Saturday, March 30, 2013

complicity, consequences, intentions

I get by in a wealthy country, middle class sort of way because I'm American, though being white, male, and hetero has surely helped in less obvious ways. The reason there's a market for English in Japan is that English-speaking humans have been very proficient at using guns and missiles and social constructs and economic tomfoolery to take things in the past several centuries. The country I was born in, once upon a time, helped push industrialization on an agrarian Japanese society, and when that went in an inconvenient direction, bombed the shit out of the humans here and gave them a one-party nominal democracy like its own. Now the Japanese want English so they can get ahead in the Frankensteinian corporate ladder-climbing wage slave hell so kindly gift-wrapped for them by my nominal fellow countrypeople or because it's fashionable thanks to the propaganda factories in Hollywood or, whatever the details of a particular case, it's pretty clearly going to be an effect of empire. And I'm here to help. 

Getting back to yesterday's post, I want to say that while dominant group status means that you necessarily receive often unnoticed benefits at the expense of the dominated group, this doesn't mean that it's good to be a member of the dominant group, even as, materially, dominant group membership is clearly less bad. Less bad is not good and materiality, in the commonly understood sense, is not everything. 

You do not kill people you don't know if you're not a miserable wreck inside. You do not fantasize about other people doing it either. You do not invent two separate, opposed bad/good language systems entirely revolving around us (freedom fighters) and them (terrorists) to describe the same physical realities if you're a reasonably healthy human. You do these things because it resolves an immediate tension (while leaving the underlying long-term tension intact) by displacing it on a victim.

### Supplied information

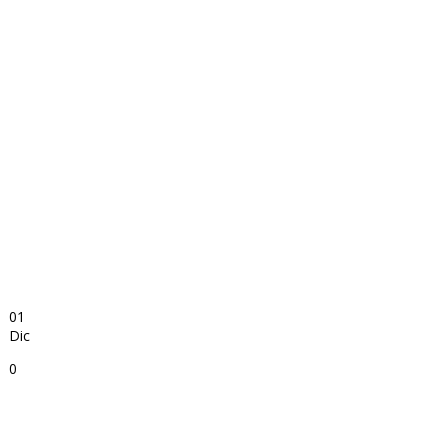
01
Dic
0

### Task to complete
Reproduce word for word the passage of the blog post between "You do not kill" and "on a victim.", inclusive.

### Response area
You do not kill people you don't know if you're not a miserable wreck inside. You do not fantasize about other people doing it either. You do not invent two separate, opposed bad/good language systems entirely revolving around us (freedom fighters) and them (terrorists) to describe the same physical realities if you're a reasonably healthy human. You do these things because it resolves an immediate tension (while leaving the underlying long-term tension intact) by displacing it on a victim.